Plain-text engineering files

*** Begin section ***

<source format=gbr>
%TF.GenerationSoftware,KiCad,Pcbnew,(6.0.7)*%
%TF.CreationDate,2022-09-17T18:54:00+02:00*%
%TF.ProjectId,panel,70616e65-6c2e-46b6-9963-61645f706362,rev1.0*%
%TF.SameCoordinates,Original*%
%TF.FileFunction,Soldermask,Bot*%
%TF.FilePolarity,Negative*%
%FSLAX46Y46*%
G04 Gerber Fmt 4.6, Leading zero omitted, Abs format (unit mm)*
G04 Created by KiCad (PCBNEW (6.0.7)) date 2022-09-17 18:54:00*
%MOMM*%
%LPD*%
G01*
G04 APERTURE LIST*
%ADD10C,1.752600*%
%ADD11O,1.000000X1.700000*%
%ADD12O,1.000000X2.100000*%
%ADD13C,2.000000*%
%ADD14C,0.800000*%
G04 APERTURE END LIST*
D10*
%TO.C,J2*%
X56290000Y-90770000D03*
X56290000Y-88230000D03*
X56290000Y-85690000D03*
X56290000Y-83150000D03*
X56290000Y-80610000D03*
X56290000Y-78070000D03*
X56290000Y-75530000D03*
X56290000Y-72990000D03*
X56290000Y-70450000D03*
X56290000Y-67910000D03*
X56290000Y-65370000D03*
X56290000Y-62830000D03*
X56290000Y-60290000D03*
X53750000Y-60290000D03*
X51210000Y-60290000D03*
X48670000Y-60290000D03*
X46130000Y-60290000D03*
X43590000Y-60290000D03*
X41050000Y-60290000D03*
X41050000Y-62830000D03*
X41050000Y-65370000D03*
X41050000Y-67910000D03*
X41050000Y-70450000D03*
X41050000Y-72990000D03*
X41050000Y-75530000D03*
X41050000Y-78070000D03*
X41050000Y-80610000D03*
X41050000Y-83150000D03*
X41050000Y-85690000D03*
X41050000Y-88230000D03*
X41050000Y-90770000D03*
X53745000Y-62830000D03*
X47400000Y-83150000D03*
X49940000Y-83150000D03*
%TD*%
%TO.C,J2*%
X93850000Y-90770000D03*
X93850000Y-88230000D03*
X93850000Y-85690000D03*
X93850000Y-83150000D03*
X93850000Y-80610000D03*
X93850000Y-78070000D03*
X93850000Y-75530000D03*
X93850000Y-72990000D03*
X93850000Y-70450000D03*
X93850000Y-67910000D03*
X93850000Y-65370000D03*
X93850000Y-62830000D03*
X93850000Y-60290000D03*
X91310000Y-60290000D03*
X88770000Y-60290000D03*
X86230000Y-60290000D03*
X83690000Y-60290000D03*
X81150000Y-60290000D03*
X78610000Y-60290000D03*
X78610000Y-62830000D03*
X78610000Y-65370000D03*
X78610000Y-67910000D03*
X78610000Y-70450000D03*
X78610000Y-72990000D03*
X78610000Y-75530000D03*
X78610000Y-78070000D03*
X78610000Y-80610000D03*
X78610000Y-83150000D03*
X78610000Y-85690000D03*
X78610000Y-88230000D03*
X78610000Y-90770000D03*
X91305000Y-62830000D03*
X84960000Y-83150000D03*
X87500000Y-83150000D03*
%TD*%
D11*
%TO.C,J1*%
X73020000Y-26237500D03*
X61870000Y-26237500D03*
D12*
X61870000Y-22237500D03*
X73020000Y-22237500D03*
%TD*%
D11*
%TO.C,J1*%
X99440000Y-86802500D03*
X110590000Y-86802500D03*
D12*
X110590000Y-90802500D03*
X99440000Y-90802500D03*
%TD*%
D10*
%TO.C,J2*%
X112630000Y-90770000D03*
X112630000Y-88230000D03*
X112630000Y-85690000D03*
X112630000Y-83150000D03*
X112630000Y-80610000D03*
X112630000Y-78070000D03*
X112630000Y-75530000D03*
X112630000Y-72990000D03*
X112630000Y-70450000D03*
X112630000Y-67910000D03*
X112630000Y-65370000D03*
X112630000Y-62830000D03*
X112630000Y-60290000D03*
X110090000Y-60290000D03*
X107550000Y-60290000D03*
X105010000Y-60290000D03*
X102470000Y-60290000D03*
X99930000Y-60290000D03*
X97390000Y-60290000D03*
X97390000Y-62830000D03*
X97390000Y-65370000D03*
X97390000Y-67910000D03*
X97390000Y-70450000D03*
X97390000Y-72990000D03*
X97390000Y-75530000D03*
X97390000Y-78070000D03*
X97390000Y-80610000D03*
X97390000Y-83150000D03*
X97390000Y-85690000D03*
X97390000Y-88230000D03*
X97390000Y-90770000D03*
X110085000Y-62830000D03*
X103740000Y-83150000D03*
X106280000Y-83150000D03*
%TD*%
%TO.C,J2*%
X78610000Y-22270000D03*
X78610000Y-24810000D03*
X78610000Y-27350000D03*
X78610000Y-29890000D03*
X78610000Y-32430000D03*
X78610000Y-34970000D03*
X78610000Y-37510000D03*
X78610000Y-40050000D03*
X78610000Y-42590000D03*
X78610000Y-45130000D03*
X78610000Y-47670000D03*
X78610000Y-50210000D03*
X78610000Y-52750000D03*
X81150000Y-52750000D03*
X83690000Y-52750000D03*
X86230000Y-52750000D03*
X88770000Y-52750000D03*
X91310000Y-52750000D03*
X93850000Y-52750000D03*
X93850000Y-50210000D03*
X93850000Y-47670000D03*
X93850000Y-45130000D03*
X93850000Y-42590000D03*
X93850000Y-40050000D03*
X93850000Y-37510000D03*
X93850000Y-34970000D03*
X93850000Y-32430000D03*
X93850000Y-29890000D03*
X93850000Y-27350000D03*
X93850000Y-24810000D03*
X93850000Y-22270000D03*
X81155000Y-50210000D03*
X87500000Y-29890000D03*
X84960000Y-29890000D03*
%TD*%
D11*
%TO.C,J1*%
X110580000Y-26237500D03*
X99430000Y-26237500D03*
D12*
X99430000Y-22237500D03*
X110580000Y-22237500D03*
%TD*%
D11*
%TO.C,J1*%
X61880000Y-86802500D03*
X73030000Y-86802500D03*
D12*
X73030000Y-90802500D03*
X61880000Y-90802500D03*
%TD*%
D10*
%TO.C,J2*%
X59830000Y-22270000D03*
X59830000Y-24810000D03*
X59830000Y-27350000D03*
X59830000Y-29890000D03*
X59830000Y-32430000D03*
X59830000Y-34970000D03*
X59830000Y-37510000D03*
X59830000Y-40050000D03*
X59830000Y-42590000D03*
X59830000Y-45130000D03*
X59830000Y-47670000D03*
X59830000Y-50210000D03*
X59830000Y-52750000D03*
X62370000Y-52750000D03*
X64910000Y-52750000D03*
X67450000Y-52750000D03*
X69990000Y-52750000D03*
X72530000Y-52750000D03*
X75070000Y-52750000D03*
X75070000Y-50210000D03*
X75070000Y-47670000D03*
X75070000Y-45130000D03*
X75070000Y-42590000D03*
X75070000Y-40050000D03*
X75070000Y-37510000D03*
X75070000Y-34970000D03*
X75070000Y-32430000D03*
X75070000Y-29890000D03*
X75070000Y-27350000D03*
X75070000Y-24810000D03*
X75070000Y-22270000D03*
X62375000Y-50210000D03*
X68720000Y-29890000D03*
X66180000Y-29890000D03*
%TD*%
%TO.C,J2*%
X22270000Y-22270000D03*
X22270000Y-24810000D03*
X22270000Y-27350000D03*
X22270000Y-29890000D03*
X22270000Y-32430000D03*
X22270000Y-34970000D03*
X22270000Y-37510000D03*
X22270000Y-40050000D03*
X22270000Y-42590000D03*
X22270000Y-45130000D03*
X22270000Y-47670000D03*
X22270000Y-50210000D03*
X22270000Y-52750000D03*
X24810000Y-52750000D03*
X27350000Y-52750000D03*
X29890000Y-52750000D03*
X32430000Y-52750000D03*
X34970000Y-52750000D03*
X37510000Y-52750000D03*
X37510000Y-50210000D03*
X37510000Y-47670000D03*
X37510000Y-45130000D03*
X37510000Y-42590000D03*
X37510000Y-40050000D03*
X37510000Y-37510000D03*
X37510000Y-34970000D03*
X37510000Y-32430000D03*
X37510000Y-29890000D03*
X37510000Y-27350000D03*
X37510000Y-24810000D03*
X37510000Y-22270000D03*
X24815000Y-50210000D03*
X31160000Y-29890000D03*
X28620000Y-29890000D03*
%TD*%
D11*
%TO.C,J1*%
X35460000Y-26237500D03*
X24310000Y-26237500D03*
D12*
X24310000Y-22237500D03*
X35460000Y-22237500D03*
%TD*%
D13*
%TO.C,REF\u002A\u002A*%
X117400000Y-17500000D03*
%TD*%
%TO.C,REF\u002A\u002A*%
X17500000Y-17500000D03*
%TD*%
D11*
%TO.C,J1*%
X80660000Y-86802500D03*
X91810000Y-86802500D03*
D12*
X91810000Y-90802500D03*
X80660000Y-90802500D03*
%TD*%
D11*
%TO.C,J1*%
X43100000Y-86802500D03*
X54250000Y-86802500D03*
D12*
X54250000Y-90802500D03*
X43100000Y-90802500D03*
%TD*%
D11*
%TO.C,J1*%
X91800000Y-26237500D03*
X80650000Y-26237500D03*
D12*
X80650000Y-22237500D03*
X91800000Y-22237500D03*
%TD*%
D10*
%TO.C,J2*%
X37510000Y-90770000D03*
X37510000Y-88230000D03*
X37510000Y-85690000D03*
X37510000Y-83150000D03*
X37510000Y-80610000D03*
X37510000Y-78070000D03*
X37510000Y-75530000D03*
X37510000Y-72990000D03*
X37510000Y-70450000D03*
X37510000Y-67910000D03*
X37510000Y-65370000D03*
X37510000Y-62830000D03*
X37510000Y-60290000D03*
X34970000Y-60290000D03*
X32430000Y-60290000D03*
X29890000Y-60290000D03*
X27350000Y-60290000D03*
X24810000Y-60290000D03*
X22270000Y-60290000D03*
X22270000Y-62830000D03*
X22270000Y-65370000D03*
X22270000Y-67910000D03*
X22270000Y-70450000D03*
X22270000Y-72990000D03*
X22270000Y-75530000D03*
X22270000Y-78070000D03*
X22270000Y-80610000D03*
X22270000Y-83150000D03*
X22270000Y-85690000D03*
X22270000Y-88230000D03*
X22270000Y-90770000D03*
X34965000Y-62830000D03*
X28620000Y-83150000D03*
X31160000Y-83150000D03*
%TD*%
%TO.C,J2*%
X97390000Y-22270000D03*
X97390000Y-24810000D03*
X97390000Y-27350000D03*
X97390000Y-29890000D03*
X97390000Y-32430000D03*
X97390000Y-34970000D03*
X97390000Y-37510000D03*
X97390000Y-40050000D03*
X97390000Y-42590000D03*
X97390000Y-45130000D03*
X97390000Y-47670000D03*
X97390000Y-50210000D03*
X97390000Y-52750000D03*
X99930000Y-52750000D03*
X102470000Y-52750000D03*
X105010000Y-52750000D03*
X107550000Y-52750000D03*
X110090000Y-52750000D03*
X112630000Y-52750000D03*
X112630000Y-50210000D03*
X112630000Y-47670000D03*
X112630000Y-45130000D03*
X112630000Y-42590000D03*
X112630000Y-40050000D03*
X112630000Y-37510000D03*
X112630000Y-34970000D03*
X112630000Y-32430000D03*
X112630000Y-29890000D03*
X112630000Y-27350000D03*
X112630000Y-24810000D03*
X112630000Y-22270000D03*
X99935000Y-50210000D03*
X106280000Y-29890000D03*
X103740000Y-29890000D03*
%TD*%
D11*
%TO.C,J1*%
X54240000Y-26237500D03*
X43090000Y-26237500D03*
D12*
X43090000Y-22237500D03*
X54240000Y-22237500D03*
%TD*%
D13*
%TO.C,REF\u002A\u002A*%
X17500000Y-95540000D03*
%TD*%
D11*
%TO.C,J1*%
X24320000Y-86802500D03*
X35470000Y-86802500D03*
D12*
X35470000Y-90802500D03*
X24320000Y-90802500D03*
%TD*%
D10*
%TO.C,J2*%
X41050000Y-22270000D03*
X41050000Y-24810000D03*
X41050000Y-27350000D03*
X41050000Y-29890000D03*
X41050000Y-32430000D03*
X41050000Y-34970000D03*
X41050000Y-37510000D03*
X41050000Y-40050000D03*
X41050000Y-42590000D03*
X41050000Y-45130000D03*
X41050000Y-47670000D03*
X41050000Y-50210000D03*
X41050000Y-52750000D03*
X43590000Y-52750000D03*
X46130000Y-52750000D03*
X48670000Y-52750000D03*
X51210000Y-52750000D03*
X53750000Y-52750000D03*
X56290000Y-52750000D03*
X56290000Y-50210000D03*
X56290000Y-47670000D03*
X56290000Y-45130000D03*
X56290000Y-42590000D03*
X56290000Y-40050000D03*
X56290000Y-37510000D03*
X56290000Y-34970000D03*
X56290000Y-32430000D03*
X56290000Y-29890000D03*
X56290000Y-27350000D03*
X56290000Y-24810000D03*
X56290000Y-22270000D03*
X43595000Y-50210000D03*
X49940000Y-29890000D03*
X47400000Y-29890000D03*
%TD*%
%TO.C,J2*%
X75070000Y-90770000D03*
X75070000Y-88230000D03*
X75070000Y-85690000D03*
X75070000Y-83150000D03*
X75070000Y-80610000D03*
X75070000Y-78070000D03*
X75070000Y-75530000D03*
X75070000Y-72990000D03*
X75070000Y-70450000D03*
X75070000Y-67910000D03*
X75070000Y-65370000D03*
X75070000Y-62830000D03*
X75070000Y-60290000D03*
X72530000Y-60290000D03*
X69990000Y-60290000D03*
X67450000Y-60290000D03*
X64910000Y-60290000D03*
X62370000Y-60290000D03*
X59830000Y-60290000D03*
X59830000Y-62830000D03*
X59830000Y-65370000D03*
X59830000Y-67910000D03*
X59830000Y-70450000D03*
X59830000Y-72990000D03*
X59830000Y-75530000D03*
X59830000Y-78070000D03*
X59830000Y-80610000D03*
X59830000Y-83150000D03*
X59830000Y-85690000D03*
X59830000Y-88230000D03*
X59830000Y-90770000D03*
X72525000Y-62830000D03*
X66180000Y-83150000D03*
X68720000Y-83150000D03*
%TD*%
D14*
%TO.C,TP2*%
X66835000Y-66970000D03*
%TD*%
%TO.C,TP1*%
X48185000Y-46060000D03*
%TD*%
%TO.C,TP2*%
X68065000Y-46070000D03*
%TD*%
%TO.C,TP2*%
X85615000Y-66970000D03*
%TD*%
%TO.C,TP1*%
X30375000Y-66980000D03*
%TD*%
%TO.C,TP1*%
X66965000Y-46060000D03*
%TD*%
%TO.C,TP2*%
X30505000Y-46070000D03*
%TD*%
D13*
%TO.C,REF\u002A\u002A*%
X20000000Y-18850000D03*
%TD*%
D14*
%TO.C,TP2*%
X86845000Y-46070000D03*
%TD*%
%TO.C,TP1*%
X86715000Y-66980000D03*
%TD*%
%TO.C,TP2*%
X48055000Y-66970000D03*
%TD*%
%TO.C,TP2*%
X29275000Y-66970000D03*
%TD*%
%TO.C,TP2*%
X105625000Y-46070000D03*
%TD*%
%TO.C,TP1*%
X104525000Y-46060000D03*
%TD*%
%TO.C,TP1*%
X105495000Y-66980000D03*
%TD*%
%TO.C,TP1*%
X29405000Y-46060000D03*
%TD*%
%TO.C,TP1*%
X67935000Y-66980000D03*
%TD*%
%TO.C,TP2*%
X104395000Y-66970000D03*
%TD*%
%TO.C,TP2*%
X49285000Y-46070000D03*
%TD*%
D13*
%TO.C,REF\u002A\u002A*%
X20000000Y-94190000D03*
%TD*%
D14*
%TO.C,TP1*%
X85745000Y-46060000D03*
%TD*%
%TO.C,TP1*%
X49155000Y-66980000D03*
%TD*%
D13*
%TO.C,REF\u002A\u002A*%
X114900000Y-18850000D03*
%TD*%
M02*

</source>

*** End section ***
*** Begin section ***

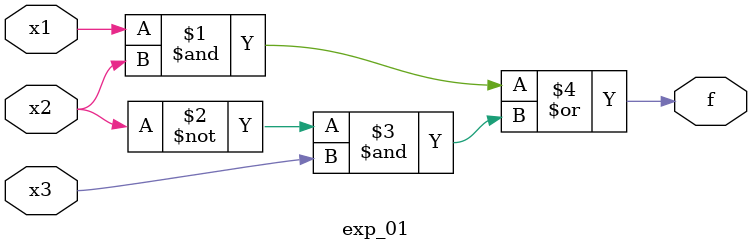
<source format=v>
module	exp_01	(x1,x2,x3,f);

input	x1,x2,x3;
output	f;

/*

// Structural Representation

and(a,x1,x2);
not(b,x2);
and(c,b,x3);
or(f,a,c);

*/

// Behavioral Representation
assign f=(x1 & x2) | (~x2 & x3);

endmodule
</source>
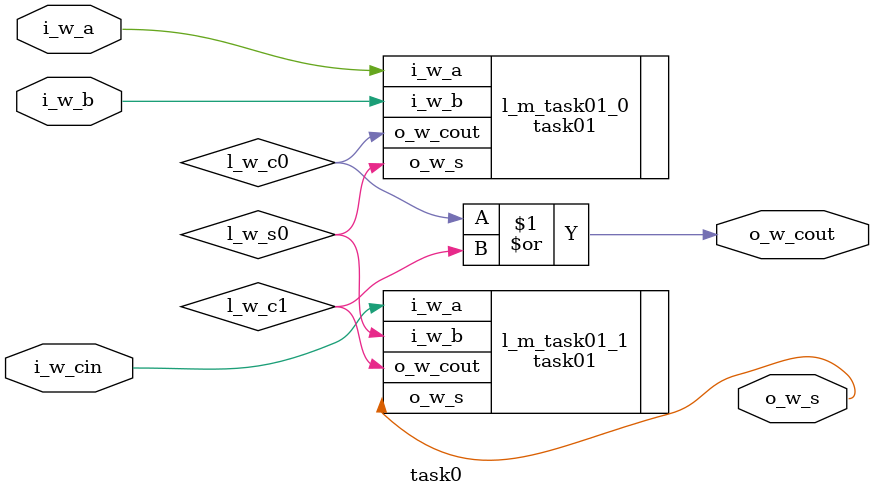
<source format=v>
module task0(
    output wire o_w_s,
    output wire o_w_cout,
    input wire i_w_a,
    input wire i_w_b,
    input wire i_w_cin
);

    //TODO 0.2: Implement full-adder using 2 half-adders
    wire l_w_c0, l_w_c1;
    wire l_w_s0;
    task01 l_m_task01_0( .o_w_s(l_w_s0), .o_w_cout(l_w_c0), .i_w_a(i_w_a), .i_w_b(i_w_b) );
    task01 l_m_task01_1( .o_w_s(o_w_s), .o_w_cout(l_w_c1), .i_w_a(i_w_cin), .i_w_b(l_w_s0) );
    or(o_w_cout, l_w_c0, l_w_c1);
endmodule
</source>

*** End section ***

§ **Exercise aim**
Please copy the lines in the records above between the one holding "X22270000Y-24810000D03*" and the one holding "X29890000Y-52750000D03*", inclusive, exactly and with no other line.

§ **Reply to the task**
X22270000Y-24810000D03*
X22270000Y-27350000D03*
X22270000Y-29890000D03*
X22270000Y-32430000D03*
X22270000Y-34970000D03*
X22270000Y-37510000D03*
X22270000Y-40050000D03*
X22270000Y-42590000D03*
X22270000Y-45130000D03*
X22270000Y-47670000D03*
X22270000Y-50210000D03*
X22270000Y-52750000D03*
X24810000Y-52750000D03*
X27350000Y-52750000D03*
X29890000Y-52750000D03*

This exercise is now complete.